- A patient who was referred to Massachusetts General Hospital with progressively worsening headaches and radiating neck pain was eventually found to have a myopericytoma, the first ever observed at the cervicomedullary junction
- Myopericytomas can mimic other perivascular tumors, and it is important to consider them in the differential diagnosis
- Myopericytomas involving the central nervous system are exceedingly rare
- Total resection of the tumor was curative
Myopericytoma, which was not described until 1998, is a type of perivascular tumor that most commonly develops in the soft tissues of the extremities. It can occur in children, but it usually affects adults between the ages of 30 and 70.
Intradural myopericytoma are exceedingly rare, with only 12 cases reported before now: eight intracranial and four located at the thoracic and lumbosacral spinal cord. John H. Shin, MD, director of Metastatic Spine Oncology and Spinal Deformity Surgery at Massachusetts General Hospital, and colleagues recently described the first case of an intradural myopericytoma at the cervicomedullary junction. It is also the first known myopericytoma to occur near a major cranial blood vessel, in this case the vertebral artery.
Dr. Shin and his colleagues report in Neurosurgery that a 64-year-old woman was referred to them because of progressively worsening headaches and neck pain, which radiated to her left suboccipital and retroauricular regions. MRI demonstrated an enhancing lesion at the left craniovertebral junction at the level of C1–C2.
Just 30 days later, repeat imaging demonstrated substantial enlargement of the mass along the course of the intradural vertebral artery, from 7-by-3 mm, to 1.2-by-1.2 mm.
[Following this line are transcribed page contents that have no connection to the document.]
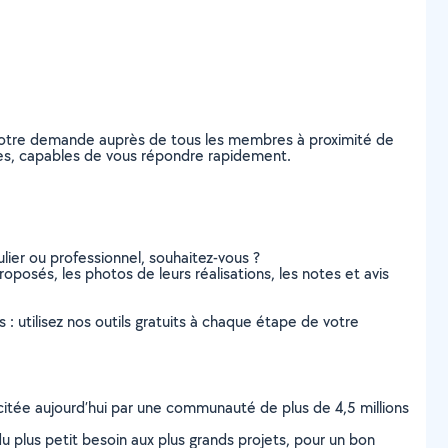
z votre demande auprès de tous les membres à proximité de
annes, capables de vous répondre rapidement.
lier ou professionnel, souhaitez-vous ?
roposés, les photos de leurs réalisations, les notes et avis
s : utilisez nos outils gratuits à chaque étape de votre
scitée aujourd’hui par une communauté de plus de 4,5 millions
u plus petit besoin aux plus grands projets, pour un bon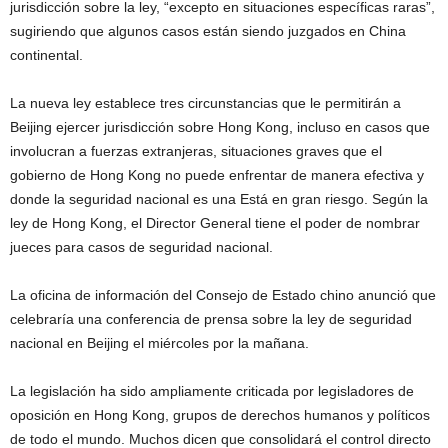
jurisdicción sobre la ley, “excepto en situaciones específicas raras”,
sugiriendo que algunos casos están siendo juzgados en China
continental.
La nueva ley establece tres circunstancias que le permitirán a
Beijing ejercer jurisdicción sobre Hong Kong, incluso en casos que
involucran a fuerzas extranjeras, situaciones graves que el
gobierno de Hong Kong no puede enfrentar de manera efectiva y
donde la seguridad nacional es una Está en gran riesgo. Según la
ley de Hong Kong, el Director General tiene el poder de nombrar
jueces para casos de seguridad nacional.
La oficina de información del Consejo de Estado chino anunció que
celebraría una conferencia de prensa sobre la ley de seguridad
nacional en Beijing el miércoles por la mañana.
La legislación ha sido ampliamente criticada por legisladores de
oposición en Hong Kong, grupos de derechos humanos y políticos
de todo el mundo. Muchos dicen que consolidará el control directo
Angiography showed no filling from the vertebral artery. The patient described a dermatomal area of pain reflective of left C2 nerve root involvement.
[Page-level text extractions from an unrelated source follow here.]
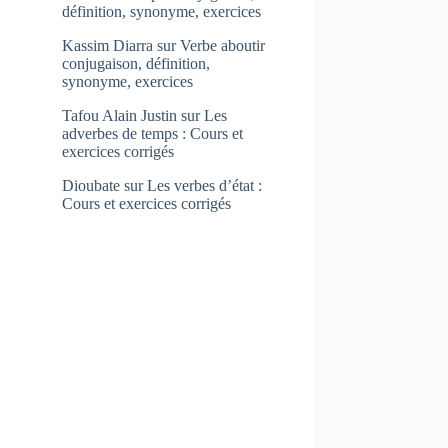
définition, synonyme, exercices
Kassim Diarra
sur
Verbe aboutir
conjugaison, définition,
synonyme, exercices
Tafou Alain Justin
sur
Les
adverbes de temps : Cours et
exercices corrigés
Dioubate
sur
Les verbes d’état :
Cours et exercices corrigés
The patient agreed to surgery, and a far lateral craniotomy with removal of the C1 posterior arch was performed. A soft reddish lesion was observed that appeared to be either a neoplasm or vascular lesion. The surgeons were able to separate it from the accessory and C2 nerve roots, permitting total resection.
Dr. Shin and his colleagues explain that perivascular tumors (such as glomus tumors, myofibromas, hemangiopericytomas and myopericytomas) all have a "staghorn" branching vascular pattern on histopathology. Myopericytomas can be distinguished by concentric proliferation of ovoid and spindled cells around the vessels, and the pathologist, in this case, noted such a pattern.
Postoperatively, the patient's headaches resolved completely. Because total resection of myopericytomas is usually curative, no radiation therapy was pursued, and the patient has no evidence of recurrence three years after surgery.
The authors emphasize that it is crucially important to consider myopericytoma when encountering a perivascular tumor in the central nervous system. Each type of perivascular tumor has its own distinct clinical behaviors and management. Myopericytomas typically have a benign course, but they may adopt angioinvasive behavior or grow intravascularly.